## Exercise brief
In the page on Folio's resume scoring, retype the stretch from "What the Free" through "the rejection email.".

## Selected extract
'''

Read the breakdown before you send anything. Of the 100 points, structure carries 30 and headings another 18, so the two boring things decide most of your result. Selectable text is worth 16, contact details 12, length 10, contrast 8, risky elements 6. Clear the flags, then download the PDF or the DOCX in whichever format the posting asks for.
The scoring, precisely
What Folio checks before you hit download
First-party product facts, not industry folklore. This is the whole rubric.
The honest part
What this costs, and what it does not do
Since most of the sites answering this question are quietly steering you toward a checkout, here is ours in full. Building the resume, choosing any layout or preset, scoring it, and exporting it as a PDF or a DOCX costs nothing and carries no watermark on the download. That is not a trial. There is no export upsell in the product.
What the Free plan does not include, said before you find out the hard way: zero custom domains, so your public page lives at portfolio.wrxstack.com/yourname and not at yourname.com. A small "Made with Folio" credit is shown. AI drafting is capped at 10 generations a month. The full theme gallery is a Pro feature, though that gates the portfolio themes, not the resume layouts, which are all free. Pro is Rs 599 or $9 a month if you want the domain and the rest.
And one boundary worth stating plainly, because competitors blur it: the ATS score reads a resume you built in Folio. It cannot open a PDF you made elsewhere and grade it. The value is upstream of that. You are working inside layouts where the rules the screener cares about cannot be broken by accident, and you get to see the number before you commit rather than after the rejection email.
Frequently asked questions
What should a 2026 resume look like?

'''

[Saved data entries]

'''

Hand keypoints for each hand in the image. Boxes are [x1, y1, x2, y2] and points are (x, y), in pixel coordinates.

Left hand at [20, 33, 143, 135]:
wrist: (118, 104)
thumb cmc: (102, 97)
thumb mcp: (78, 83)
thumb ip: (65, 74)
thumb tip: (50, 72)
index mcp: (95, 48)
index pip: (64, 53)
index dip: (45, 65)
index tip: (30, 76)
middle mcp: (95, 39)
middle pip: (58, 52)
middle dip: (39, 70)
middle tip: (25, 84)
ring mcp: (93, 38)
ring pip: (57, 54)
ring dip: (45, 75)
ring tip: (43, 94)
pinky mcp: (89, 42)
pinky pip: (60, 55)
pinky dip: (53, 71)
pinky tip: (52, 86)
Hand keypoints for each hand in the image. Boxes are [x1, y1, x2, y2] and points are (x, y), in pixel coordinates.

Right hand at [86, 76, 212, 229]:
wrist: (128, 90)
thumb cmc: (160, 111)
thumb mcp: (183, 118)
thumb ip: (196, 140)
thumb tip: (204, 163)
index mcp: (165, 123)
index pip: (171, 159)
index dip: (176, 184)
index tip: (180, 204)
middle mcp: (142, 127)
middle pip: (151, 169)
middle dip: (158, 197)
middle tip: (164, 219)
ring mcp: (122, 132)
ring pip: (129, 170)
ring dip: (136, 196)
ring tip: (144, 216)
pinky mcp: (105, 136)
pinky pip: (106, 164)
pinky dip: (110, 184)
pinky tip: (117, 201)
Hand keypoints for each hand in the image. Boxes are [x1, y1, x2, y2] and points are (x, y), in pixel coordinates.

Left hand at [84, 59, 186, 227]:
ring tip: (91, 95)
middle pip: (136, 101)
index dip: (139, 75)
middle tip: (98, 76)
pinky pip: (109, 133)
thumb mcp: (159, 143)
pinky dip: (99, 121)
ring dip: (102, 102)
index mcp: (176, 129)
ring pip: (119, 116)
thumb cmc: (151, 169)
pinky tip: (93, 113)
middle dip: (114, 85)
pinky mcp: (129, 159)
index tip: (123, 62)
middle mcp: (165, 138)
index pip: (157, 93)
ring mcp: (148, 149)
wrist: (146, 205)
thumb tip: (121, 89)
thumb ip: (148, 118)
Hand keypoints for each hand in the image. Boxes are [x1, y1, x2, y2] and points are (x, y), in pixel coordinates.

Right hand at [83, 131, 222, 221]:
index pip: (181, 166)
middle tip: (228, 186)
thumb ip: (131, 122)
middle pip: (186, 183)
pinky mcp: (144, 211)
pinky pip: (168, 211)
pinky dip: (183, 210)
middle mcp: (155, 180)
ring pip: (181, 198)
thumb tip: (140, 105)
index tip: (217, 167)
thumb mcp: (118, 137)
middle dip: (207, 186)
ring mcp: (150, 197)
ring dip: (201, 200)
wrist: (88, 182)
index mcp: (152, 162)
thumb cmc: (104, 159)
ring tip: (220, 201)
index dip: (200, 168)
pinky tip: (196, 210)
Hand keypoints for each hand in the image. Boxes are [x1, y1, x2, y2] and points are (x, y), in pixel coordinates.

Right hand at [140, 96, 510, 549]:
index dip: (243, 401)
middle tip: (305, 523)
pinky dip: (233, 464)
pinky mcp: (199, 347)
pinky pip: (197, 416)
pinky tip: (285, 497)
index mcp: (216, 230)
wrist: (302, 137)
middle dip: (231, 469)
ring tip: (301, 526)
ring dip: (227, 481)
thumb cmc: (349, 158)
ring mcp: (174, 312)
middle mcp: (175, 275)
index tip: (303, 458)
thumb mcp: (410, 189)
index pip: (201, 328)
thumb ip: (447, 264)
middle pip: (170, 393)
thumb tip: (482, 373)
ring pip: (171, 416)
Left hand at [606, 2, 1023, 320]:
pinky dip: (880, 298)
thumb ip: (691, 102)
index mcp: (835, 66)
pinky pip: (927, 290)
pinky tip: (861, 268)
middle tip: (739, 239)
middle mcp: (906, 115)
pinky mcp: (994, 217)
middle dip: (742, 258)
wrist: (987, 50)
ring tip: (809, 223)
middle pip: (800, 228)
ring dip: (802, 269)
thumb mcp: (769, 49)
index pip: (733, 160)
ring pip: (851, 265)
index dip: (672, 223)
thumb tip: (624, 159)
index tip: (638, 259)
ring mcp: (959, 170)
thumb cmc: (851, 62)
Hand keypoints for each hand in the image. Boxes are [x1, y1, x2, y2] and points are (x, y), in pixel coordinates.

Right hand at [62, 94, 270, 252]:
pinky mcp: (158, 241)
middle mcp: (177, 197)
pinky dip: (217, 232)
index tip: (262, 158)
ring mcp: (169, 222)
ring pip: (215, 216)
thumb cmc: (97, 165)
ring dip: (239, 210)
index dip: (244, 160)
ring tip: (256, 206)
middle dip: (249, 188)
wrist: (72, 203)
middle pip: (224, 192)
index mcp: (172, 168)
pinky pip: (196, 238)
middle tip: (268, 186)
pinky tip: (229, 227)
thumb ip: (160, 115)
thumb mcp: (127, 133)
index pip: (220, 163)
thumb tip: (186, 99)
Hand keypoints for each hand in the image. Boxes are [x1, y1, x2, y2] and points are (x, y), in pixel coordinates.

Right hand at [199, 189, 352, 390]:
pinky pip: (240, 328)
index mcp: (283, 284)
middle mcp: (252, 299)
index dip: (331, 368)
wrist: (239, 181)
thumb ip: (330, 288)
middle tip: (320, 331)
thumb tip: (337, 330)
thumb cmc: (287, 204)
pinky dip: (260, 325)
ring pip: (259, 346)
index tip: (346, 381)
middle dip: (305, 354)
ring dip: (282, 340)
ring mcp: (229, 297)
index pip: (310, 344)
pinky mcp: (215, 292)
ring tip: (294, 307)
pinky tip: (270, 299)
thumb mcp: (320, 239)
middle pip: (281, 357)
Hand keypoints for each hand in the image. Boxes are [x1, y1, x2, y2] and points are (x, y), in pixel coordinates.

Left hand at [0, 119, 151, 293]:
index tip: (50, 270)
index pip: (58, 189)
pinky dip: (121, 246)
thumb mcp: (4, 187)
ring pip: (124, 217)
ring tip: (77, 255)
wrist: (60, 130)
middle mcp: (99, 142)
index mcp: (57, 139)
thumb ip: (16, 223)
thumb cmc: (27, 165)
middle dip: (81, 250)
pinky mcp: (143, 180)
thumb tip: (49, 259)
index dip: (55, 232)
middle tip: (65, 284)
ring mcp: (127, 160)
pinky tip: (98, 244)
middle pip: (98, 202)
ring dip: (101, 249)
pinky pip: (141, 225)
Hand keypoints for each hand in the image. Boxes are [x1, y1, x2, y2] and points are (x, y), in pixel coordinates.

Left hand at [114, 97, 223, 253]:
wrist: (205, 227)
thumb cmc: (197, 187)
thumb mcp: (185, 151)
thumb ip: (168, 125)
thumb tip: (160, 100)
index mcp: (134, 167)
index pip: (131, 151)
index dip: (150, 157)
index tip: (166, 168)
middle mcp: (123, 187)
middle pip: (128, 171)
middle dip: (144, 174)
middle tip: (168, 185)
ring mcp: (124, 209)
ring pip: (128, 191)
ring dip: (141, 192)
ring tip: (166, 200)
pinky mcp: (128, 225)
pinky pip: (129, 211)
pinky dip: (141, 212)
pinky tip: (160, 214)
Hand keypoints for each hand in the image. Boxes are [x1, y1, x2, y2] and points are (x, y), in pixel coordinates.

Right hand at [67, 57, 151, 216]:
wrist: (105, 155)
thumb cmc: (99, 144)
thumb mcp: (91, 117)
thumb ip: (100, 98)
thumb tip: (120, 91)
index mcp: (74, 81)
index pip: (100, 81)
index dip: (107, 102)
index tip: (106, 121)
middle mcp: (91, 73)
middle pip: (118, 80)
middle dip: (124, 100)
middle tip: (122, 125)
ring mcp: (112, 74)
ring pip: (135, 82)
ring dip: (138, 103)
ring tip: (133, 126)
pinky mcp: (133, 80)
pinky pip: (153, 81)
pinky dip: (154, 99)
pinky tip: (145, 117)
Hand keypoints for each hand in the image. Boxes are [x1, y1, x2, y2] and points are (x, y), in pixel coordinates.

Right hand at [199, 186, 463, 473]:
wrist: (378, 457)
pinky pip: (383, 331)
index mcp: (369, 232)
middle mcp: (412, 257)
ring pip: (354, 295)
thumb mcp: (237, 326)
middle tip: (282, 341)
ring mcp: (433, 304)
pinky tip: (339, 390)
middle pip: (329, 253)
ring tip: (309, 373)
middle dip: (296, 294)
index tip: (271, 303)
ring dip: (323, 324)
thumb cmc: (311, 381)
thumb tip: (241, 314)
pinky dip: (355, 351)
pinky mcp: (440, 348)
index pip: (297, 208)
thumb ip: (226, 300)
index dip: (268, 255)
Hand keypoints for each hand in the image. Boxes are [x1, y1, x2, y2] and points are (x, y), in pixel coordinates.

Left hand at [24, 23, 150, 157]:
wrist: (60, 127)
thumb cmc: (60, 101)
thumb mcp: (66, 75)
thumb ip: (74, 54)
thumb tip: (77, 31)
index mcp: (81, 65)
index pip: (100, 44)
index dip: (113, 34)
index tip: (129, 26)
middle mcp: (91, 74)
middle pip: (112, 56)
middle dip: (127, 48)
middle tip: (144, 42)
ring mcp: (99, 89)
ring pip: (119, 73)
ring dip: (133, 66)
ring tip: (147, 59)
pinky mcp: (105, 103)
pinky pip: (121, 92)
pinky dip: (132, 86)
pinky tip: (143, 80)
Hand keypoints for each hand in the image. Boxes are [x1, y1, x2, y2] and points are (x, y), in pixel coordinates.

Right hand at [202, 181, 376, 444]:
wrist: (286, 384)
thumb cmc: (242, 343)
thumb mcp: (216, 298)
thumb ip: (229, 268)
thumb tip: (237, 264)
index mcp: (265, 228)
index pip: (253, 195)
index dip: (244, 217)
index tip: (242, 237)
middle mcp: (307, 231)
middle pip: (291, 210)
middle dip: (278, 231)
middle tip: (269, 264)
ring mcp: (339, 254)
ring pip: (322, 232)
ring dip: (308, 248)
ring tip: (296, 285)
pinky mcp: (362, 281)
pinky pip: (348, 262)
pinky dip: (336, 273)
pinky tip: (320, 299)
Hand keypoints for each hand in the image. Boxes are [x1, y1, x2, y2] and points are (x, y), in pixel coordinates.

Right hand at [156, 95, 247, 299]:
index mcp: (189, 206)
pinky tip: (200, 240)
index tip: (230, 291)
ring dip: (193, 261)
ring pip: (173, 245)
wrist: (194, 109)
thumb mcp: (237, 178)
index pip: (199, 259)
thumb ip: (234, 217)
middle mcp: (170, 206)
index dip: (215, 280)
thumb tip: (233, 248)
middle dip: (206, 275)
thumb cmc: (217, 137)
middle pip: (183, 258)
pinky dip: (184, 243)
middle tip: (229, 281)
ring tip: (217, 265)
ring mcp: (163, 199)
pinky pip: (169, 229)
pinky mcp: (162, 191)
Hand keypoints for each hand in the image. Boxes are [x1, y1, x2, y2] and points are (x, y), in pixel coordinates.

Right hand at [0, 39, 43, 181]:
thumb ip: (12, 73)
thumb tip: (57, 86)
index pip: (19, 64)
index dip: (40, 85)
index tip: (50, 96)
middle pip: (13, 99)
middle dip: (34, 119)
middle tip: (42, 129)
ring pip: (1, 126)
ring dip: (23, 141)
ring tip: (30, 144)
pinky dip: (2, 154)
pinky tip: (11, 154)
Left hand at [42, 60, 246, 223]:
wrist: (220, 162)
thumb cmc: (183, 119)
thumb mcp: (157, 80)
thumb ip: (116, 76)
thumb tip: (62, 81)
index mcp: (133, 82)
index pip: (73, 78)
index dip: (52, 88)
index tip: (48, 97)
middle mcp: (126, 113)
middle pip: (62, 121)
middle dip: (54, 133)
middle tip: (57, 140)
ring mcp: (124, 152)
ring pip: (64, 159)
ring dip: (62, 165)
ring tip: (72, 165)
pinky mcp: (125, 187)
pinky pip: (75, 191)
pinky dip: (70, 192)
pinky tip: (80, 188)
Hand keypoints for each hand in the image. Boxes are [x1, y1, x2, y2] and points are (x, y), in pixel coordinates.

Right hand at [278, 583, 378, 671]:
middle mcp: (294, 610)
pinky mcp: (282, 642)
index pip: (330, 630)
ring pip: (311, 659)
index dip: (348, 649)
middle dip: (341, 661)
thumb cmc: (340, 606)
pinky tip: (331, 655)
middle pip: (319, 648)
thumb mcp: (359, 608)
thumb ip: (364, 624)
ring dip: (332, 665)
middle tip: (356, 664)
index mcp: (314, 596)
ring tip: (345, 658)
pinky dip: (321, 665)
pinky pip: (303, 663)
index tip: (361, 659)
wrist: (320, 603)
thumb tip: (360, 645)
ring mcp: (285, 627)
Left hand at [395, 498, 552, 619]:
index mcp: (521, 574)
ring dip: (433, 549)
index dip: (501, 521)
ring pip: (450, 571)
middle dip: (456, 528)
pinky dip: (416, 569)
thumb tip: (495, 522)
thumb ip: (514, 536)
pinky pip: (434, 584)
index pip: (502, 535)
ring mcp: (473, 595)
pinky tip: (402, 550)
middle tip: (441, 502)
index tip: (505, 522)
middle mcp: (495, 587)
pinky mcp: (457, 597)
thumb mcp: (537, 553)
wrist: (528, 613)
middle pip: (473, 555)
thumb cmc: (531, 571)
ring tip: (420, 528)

'''

## Task solution
What the Free plan does not include, said before you find out the hard way: zero custom domains, so your public page lives at portfolio.wrxstack.com/yourname and not at yourname.com. A small "Made with Folio" credit is shown. AI drafting is capped at 10 generations a month. The full theme gallery is a Pro feature, though that gates the portfolio themes, not the resume layouts, which are all free. Pro is Rs 599 or $9 a month if you want the domain and the rest.
And one boundary worth stating plainly, because competitors blur it: the ATS score reads a resume you built in Folio. It cannot open a PDF you made elsewhere and grade it. The value is upstream of that. You are working inside layouts where the rules the screener cares about cannot be broken by accident, and you get to see the number before you commit rather than after the rejection email.